**Exercise:** Please return every record below exactly as it stands.

**Records to use:**
--------------------------------------------------
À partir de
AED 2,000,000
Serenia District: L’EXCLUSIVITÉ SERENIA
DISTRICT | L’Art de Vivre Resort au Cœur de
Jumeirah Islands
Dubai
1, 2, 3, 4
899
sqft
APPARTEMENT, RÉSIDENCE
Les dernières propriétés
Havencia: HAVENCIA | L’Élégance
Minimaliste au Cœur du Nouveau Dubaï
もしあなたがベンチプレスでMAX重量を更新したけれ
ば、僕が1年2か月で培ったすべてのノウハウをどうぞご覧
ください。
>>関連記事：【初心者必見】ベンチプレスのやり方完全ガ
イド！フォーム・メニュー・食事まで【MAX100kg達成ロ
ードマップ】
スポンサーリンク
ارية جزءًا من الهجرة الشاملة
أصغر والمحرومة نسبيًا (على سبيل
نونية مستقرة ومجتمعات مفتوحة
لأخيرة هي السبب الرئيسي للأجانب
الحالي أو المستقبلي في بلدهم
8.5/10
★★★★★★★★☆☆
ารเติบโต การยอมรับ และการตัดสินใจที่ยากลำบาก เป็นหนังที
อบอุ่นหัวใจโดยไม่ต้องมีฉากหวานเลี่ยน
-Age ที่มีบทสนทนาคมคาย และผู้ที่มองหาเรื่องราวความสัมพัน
--------------------------------------------------
**Exercise response:**
À partir de
AED 2,000,000
Serenia District: L’EXCLUSIVITÉ SERENIA
DISTRICT | L’Art de Vivre Resort au Cœur de
Jumeirah Islands
Dubai
1, 2, 3, 4
899
sqft
APPARTEMENT, RÉSIDENCE
Les dernières propriétés
Havencia: HAVENCIA | L’Élégance
Minimaliste au Cœur du Nouveau Dubaï
もしあなたがベンチプレスでMAX重量を更新したけれ
ば、僕が1年2か月で培ったすべてのノウハウをどうぞご覧
ください。
>>関連記事：【初心者必見】ベンチプレスのやり方完全ガ
イド！フォーム・メニュー・食事まで【MAX100kg達成ロ
ードマップ】
スポンサーリンク
ارية جزءًا من الهجرة الشاملة
أصغر والمحرومة نسبيًا (على سبيل
نونية مستقرة ومجتمعات مفتوحة
لأخيرة هي السبب الرئيسي للأجانب
الحالي أو المستقبلي في بلدهم
8.5/10
★★★★★★★★☆☆
ารเติบโต การยอมรับ และการตัดสินใจที่ยากลำบาก เป็นหนังที
อบอุ่นหัวใจโดยไม่ต้องมีฉากหวานเลี่ยน
-Age ที่มีบทสนทนาคมคาย และผู้ที่มองหาเรื่องราวความสัมพัน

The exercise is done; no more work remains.